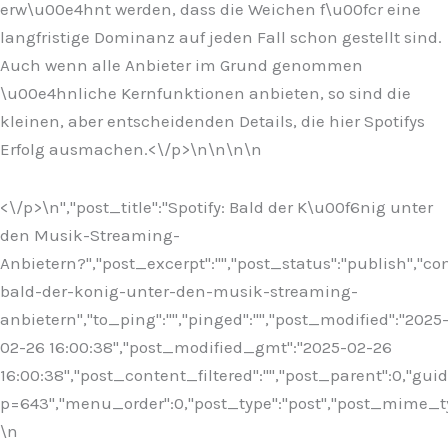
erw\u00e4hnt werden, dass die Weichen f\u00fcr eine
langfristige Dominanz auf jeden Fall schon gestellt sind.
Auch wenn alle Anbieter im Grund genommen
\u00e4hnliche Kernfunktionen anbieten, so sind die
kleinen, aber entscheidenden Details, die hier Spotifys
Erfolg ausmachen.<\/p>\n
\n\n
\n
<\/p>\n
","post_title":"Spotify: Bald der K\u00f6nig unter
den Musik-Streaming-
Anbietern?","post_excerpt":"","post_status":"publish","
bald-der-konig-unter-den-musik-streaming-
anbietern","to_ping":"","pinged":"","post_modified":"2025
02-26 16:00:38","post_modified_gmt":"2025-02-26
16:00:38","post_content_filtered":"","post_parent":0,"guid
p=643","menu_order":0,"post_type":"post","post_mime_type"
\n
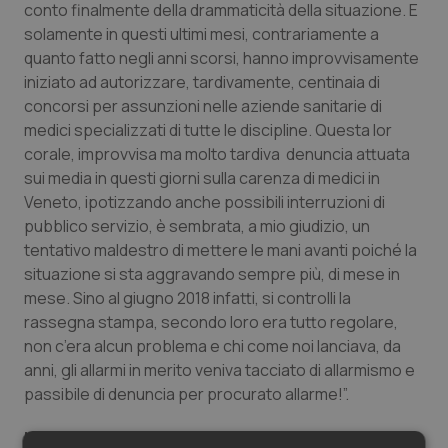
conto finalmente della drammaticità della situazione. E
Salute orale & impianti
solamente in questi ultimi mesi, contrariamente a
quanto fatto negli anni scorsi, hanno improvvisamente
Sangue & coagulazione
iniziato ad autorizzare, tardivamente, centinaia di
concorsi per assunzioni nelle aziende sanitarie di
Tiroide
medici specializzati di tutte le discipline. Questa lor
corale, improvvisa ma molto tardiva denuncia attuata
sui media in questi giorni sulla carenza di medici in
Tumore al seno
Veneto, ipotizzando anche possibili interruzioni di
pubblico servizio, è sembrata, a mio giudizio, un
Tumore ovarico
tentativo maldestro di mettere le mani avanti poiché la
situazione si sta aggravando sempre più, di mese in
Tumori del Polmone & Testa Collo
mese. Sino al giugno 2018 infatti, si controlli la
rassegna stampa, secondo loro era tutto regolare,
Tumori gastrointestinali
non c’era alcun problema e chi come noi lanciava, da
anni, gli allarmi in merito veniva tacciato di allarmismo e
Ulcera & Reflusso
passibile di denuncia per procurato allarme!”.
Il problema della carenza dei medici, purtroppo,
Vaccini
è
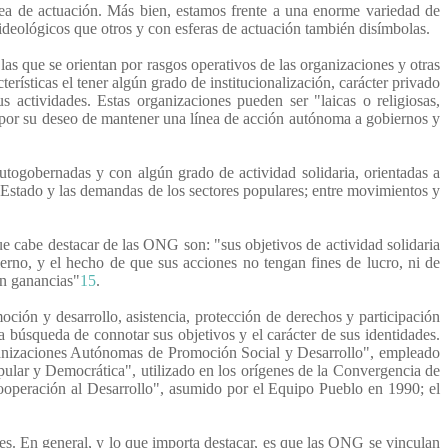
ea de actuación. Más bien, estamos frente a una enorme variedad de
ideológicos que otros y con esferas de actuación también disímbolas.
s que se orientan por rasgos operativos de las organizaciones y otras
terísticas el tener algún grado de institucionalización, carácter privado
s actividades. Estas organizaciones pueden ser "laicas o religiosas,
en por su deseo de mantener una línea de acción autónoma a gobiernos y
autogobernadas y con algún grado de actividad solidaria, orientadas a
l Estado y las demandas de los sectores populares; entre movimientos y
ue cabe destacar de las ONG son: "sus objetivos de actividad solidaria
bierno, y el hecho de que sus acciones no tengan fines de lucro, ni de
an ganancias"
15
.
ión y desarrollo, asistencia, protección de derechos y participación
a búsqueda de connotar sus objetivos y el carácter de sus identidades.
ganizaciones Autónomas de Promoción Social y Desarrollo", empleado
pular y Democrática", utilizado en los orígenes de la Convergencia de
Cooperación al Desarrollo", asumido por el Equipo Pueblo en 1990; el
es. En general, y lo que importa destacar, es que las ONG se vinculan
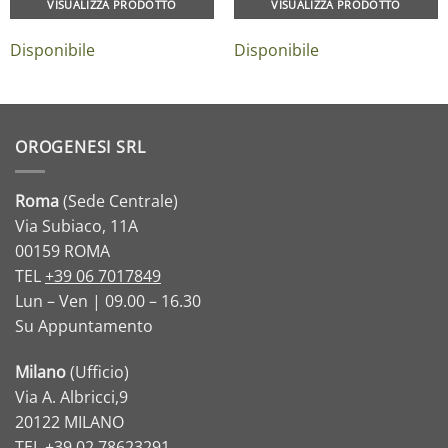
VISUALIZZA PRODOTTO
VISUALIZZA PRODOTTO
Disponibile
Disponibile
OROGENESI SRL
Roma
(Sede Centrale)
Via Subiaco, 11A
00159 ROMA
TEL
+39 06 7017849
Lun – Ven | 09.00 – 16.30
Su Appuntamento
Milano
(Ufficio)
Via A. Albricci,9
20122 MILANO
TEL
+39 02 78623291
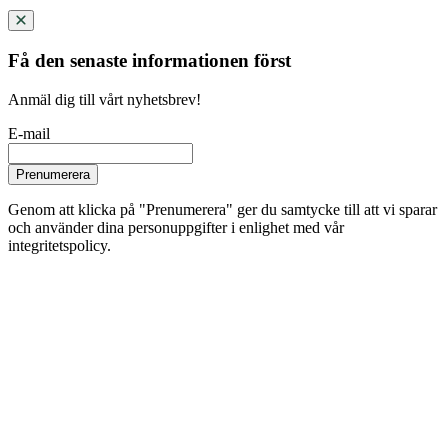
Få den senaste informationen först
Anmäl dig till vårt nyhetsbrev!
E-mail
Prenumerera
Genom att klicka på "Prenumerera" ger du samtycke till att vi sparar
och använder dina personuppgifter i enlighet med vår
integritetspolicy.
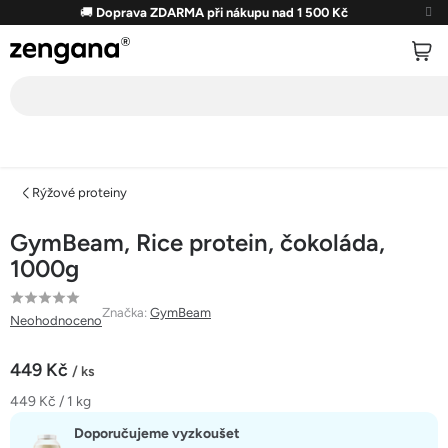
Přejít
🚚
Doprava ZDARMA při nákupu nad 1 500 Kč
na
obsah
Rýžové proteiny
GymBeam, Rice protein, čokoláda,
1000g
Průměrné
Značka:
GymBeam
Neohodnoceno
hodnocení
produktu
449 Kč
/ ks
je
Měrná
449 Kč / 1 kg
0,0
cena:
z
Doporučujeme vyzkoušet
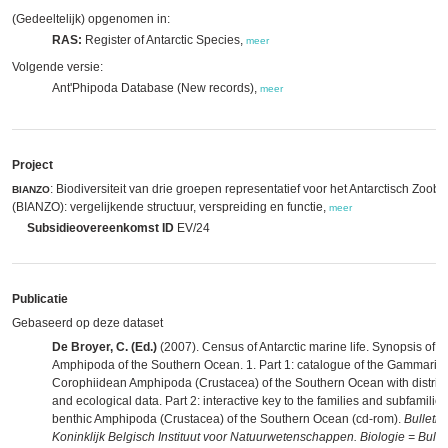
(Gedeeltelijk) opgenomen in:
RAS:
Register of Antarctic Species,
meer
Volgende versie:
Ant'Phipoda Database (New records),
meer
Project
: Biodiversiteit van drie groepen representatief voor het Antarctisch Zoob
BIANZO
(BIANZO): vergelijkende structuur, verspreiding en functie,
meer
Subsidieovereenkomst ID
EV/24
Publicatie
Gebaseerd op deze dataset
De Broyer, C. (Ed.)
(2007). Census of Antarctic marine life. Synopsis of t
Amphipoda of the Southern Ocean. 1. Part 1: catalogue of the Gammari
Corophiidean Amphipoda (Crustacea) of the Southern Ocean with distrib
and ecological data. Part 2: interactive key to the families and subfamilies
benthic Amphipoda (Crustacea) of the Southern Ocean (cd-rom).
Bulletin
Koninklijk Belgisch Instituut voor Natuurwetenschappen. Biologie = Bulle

● ● ● ● ●

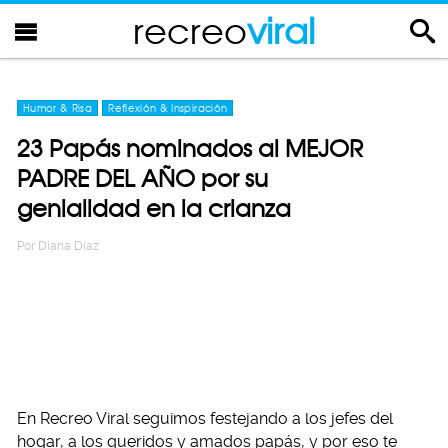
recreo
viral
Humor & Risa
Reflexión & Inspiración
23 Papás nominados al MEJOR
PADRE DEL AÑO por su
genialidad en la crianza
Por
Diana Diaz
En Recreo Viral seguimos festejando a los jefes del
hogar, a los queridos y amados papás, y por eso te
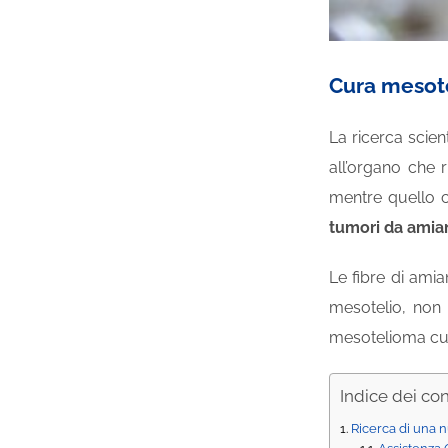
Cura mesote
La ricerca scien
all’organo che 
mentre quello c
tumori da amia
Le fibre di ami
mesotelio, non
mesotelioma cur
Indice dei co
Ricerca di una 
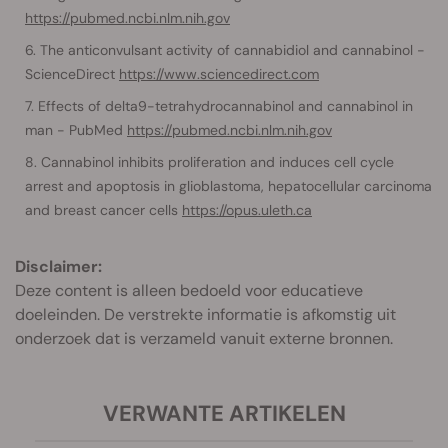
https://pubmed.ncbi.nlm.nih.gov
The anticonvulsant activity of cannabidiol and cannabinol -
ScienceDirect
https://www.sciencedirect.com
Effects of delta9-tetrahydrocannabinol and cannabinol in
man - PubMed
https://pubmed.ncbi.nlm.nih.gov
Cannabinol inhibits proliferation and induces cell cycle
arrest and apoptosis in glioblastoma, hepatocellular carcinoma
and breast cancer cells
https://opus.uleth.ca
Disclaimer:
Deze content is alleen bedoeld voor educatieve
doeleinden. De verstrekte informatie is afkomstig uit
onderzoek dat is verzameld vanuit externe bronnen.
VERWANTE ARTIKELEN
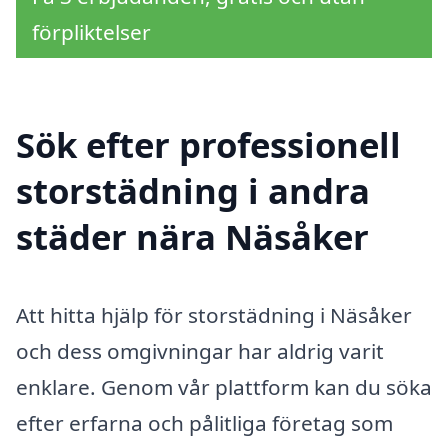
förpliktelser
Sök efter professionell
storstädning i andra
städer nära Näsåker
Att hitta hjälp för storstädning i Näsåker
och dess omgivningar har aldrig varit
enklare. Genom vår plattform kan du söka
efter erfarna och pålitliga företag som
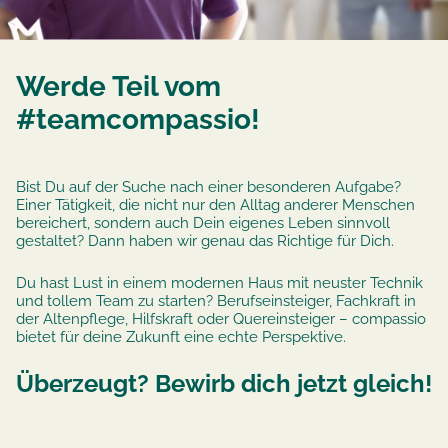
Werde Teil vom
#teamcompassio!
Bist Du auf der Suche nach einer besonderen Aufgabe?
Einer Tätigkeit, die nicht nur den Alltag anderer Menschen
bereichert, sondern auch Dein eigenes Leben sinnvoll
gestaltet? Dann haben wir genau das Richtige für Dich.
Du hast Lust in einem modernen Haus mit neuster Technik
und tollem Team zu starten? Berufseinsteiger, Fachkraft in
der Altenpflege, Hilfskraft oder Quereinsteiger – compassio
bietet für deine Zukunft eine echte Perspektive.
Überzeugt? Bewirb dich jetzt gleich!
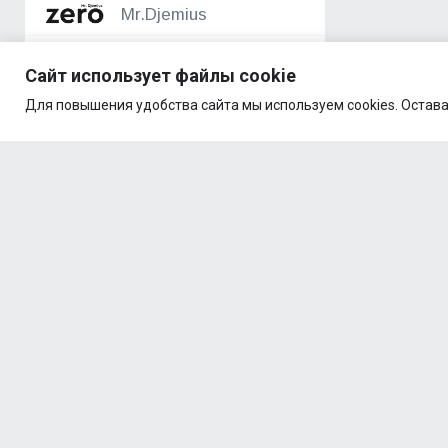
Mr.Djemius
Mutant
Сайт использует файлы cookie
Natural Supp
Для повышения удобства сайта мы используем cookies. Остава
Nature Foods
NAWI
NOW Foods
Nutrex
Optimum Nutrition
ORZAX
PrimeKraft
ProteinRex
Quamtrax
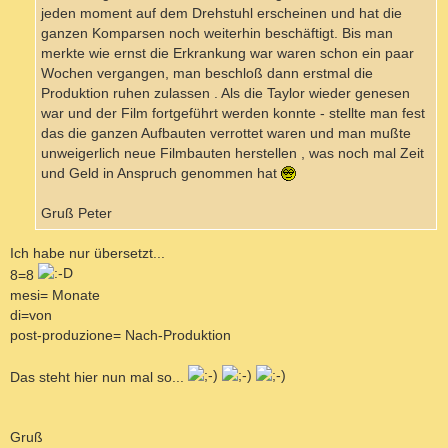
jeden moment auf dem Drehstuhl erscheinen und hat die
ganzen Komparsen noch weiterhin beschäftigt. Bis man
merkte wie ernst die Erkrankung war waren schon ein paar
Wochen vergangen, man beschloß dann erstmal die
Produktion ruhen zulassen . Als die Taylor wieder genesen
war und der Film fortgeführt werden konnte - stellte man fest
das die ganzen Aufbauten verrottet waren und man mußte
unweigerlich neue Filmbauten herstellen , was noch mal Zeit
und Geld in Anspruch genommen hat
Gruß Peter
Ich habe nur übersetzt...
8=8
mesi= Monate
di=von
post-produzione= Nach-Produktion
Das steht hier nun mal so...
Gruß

● ● ● ● ●

Problem description
Starting at the line above with "arrest and apoptosis", output every line exactly up to and including the line with "der Altenpflege, Hilfskraft", but none of the pictures.

Solved problem
arrest and apoptosis in glioblastoma, hepatocellular carcinoma
and breast cancer cells
https://opus.uleth.ca
Disclaimer:
Deze content is alleen bedoeld voor educatieve
doeleinden. De verstrekte informatie is afkomstig uit
onderzoek dat is verzameld vanuit externe bronnen.
VERWANTE ARTIKELEN
förpliktelser
Sök efter professionell
storstädning i andra
städer nära Näsåker
Att hitta hjälp för storstädning i Näsåker
och dess omgivningar har aldrig varit
enklare. Genom vår plattform kan du söka
efter erfarna och pålitliga företag som
Werde Teil vom
#teamcompassio!
Bist Du auf der Suche nach einer besonderen Aufgabe?
Einer Tätigkeit, die nicht nur den Alltag anderer Menschen
bereichert, sondern auch Dein eigenes Leben sinnvoll
gestaltet? Dann haben wir genau das Richtige für Dich.
Du hast Lust in einem modernen Haus mit neuster Technik
und tollem Team zu starten? Berufseinsteiger, Fachkraft in
der Altenpflege, Hilfskraft oder Quereinsteiger – compassio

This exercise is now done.